_WHAT TO PRODUCE_
Please quote the records below word for word, leaving out the pictures.

----------------

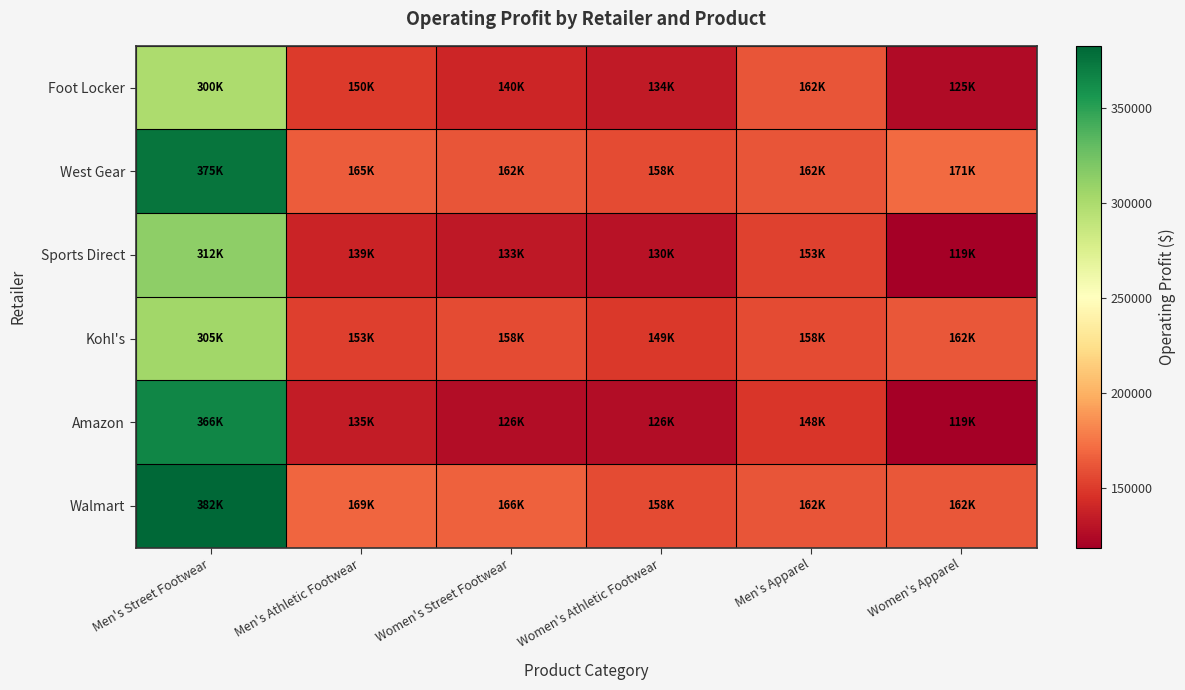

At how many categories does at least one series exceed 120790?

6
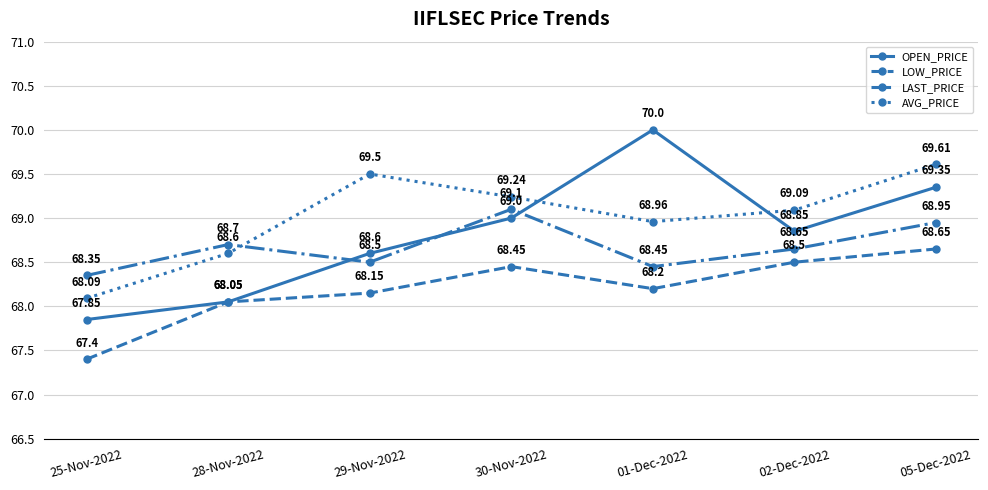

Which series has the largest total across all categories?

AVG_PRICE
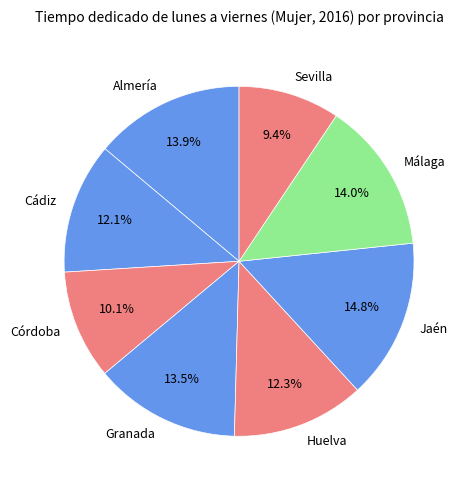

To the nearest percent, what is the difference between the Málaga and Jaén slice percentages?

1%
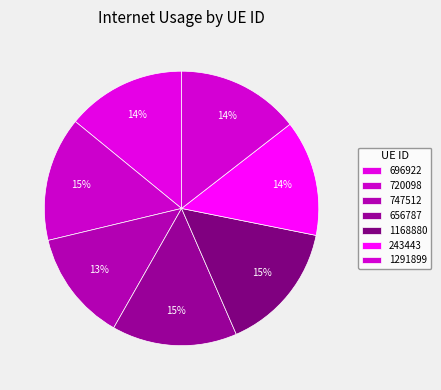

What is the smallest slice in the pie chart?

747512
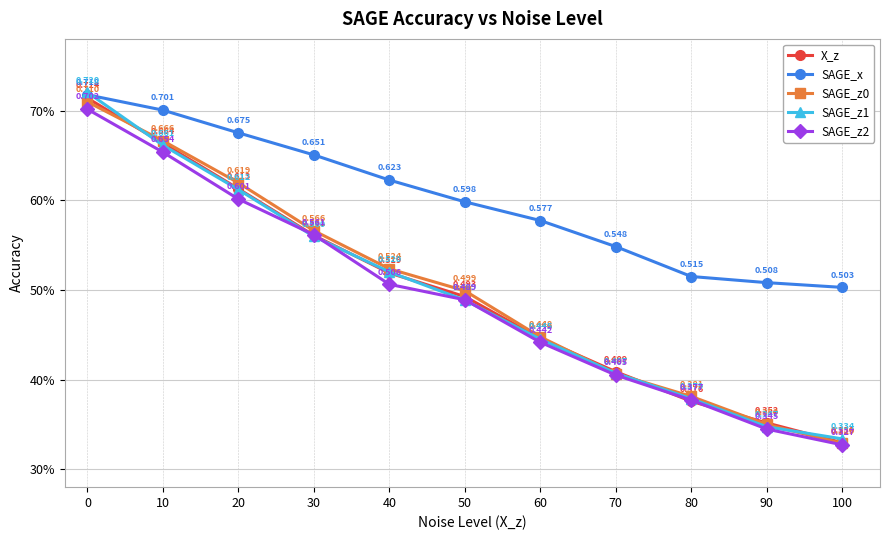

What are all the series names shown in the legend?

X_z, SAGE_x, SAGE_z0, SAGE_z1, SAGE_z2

----------------

_RESULT OF THE TASK_
At how many categories does at least one series exceed 120790?

6

Which series has the largest total across all categories?

AVG_PRICE

To the nearest percent, what is the difference between the Málaga and Jaén slice percentages?

1%

What is the smallest slice in the pie chart?

747512

What are all the series names shown in the legend?

X_z, SAGE_x, SAGE_z0, SAGE_z1, SAGE_z2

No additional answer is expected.